> Work to complete:
Extract each line in the records below that contains the word "categories".

(Chart comprehension data)
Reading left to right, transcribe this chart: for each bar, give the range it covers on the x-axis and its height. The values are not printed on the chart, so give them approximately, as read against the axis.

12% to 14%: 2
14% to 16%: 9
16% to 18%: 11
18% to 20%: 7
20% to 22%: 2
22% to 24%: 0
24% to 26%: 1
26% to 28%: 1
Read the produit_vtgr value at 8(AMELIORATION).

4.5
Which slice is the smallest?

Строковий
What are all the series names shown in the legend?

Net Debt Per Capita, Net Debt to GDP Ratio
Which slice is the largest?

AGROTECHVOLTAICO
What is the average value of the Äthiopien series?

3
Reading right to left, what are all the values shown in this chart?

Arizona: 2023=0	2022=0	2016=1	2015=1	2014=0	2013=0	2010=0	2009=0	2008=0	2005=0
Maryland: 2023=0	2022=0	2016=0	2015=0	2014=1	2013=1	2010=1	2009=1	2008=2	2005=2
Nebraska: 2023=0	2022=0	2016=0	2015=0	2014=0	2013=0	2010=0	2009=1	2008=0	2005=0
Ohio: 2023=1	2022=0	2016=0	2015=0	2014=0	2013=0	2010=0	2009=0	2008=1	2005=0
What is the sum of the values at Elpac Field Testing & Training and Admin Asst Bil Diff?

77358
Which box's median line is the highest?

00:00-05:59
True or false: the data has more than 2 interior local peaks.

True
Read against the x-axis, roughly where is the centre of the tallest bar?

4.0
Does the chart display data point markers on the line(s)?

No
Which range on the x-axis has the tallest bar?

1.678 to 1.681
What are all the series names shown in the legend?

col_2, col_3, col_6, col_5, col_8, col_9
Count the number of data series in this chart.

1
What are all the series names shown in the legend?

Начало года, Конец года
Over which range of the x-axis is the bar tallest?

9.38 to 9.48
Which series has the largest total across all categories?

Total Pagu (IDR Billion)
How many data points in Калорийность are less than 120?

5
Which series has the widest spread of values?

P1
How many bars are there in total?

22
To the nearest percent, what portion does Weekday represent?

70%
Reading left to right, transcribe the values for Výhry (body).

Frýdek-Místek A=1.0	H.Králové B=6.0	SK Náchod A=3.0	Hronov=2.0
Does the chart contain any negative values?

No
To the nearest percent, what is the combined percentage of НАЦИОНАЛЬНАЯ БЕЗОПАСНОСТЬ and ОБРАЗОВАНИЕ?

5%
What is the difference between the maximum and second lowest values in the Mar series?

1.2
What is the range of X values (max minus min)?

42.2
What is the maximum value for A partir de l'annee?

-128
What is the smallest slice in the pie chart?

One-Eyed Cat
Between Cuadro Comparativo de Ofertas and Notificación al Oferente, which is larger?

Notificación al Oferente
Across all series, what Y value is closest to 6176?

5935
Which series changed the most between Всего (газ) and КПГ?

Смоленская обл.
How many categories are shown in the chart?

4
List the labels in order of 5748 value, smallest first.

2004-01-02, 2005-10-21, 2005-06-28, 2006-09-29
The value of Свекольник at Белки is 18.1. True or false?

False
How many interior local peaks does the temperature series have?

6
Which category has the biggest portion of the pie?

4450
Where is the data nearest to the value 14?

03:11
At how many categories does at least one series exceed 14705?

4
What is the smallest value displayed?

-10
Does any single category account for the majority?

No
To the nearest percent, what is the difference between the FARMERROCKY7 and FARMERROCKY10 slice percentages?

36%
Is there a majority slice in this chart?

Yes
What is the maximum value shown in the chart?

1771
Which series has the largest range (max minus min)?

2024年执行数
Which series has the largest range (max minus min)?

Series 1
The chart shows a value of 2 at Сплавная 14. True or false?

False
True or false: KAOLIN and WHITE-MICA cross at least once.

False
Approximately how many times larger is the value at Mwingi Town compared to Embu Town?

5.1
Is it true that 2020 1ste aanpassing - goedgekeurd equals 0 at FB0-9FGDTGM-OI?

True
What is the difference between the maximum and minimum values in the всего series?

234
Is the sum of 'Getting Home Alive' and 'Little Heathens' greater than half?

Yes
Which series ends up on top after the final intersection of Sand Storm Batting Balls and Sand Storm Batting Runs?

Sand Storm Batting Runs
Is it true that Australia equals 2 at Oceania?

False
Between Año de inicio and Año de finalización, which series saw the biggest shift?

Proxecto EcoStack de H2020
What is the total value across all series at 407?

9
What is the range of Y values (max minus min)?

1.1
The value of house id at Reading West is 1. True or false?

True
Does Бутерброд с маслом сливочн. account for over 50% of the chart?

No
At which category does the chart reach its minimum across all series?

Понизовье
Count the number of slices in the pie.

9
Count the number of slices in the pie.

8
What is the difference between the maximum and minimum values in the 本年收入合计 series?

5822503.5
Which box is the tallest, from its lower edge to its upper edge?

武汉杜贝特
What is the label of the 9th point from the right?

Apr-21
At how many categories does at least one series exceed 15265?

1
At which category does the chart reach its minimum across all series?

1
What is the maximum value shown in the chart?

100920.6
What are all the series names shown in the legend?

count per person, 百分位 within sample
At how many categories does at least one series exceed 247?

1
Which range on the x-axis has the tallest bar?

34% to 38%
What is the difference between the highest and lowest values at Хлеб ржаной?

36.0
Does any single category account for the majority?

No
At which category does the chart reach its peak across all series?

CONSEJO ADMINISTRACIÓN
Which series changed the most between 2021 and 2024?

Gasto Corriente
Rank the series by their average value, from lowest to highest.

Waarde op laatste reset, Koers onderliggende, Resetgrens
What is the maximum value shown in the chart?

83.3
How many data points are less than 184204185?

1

> Completed task:
Which series has the largest total across all categories?
How many categories are shown in the chart?
At how many categories does at least one series exceed 14705?
At how many categories does at least one series exceed 15265?
At how many categories does at least one series exceed 247?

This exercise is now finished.